Some of the stops in the top 95 serve destinations that do not have heavy rail. Daniel Bowen has noted this before as one of the key differences between Melbourne and Sydney and helps explain why the latter has train patronage around 50% higher than the former. Chadstone, Northland and Doncaster Shopping Centres are a few examples here.
A final note to make is that the numbers at these stops are definitely higher than recorded in this data. As mentioned previously, I have excluded numbers from default ‘headless mode’ stops. In this data, these numbers comprised 6.5% of the total patronage figure. It’s rather strange because in the notes from DoT, they said that headless mode data is excluded and estimate it at around 10%, and yet it does seem to be in the spreadsheet that they sent.
Regardless, these numbers are not just raw myki touch ons and offs. They’re part of a changing formula used by DoT to estimate patronage (detailed notes included in the data on this page).
As always, if you have any thoughts or questions, please feel free to comment below.
Join the discussion and tell us your opinion.
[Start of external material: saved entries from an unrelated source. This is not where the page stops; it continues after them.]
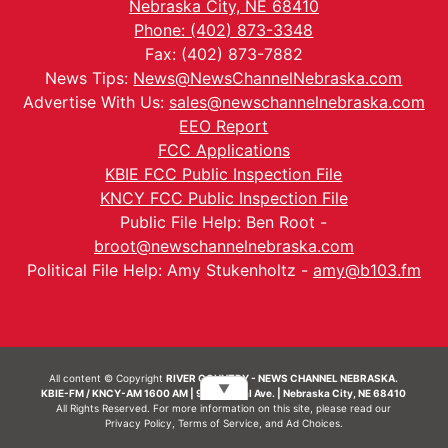
Nebraska City, NE 68410
Phone: (402) 873-3348
Fax: (402) 873-7882
News Tips:
News@NewsChannelNebraska.com
Advertise With Us:
sales@newschannelnebraska.com
EEO Report
FCC Applications
KBIE FCC Public Inspection File
KNCY FCC Public Inspection File
Public File Help: Ben Root -
broot@newschannelnebraska.com
Political File Help: Amy Stukenholtz -
amy@b103.fm
All content © Copyright
RIVER COUNTRY - NEWS CHANNEL NEBRASKA.
▼
KBIE-FM / KNCY-AM 1600 AM | 911 Central Ave. | Nebraska City, NE 68410
All Rights Reserved. For more information on this site, please read our
Privacy Policy
,
Terms of Service
, and
Ad Choices.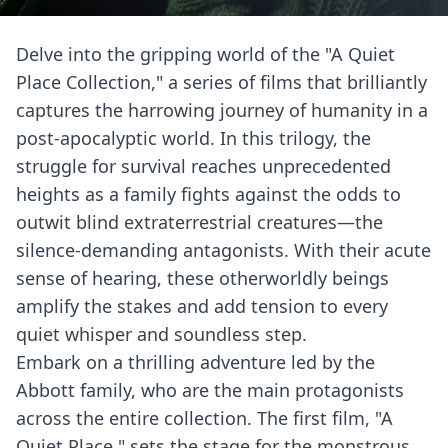
Delve into the gripping world of the "A Quiet
Place Collection," a series of films that brilliantly
captures the harrowing journey of humanity in a
post-apocalyptic world. In this trilogy, the
struggle for survival reaches unprecedented
heights as a family fights against the odds to
outwit blind extraterrestrial creatures—the
silence-demanding antagonists. With their acute
sense of hearing, these otherworldly beings
amplify the stakes and add tension to every
quiet whisper and soundless step.
Embark on a thrilling adventure led by the
Abbott family, who are the main protagonists
across the entire collection. The first film, "A
Quiet Place," sets the stage for the monstrous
Stations in the outer west debunking theroy people in outer suburbs will shun feeder buses – provide semi-useful frequencies in peaks and people will catch a bus!
But some bad news Phil…
I had a look through your original stop level patronage map and confirmed my suspicions that you have grouped mainly on stop name & travelling street.
This method doesn’t always capture all stops at a station, as buses often stop in different streets, and therefore have different names.
Here is just a few checks:
Essendon: 1,153 in Russell St.
Excludes 858 at Rose St stops
Frankston: 1,362 in Young St.
Excludes 596 at a “Frankston Station” (versus Frankston Railway Station) stop on Young St and a further 721 on Fletcher Rd side
Oakleigh: 1,737 in Portman St
Excludes 59 at Haughton Rd stop and 213 at Johnson St stop
Clayton Shopping Centre: 1,818
Excludes 117 at Clayton Rd / Carinish Rd stop + 44 Clayton Station / Clayton Rd stop
(For 2019/2020 data with post Skyrail stop locations, I would group the station & shopping centre stops – although they are separate physical stops for each route, they are 100m apart)
Footscray Station: 2,374
Excludes 140 at Leeds St stop and 925+127+123 for variously named bays along Paisley St east of Albert St
If your goal is to say “x thousand” people travel from Essendon Station by bus (just like you have for Chadstone, Box Hill or Monash Uni) then you will need to do some further data cleaning first IMO
Thanks Craig. I’ve just tried a few different things trying to fix the problem but I can’t find a way to make it work:
1) Expanding the geofence distances means that stops in other areas that should not be grouped together end up being caught in the net.
2) I then tried using stop names instead, but this also catches stops that shouldn’t be group (e.g. along the same named road).
3) Tried doing some trickery in QGIS with buffers and spatial joins but none of that worked out any better.
If you or anyone else has any ideas, I’d love to hear them. For now, I’ll mark the numbers above as incomplete.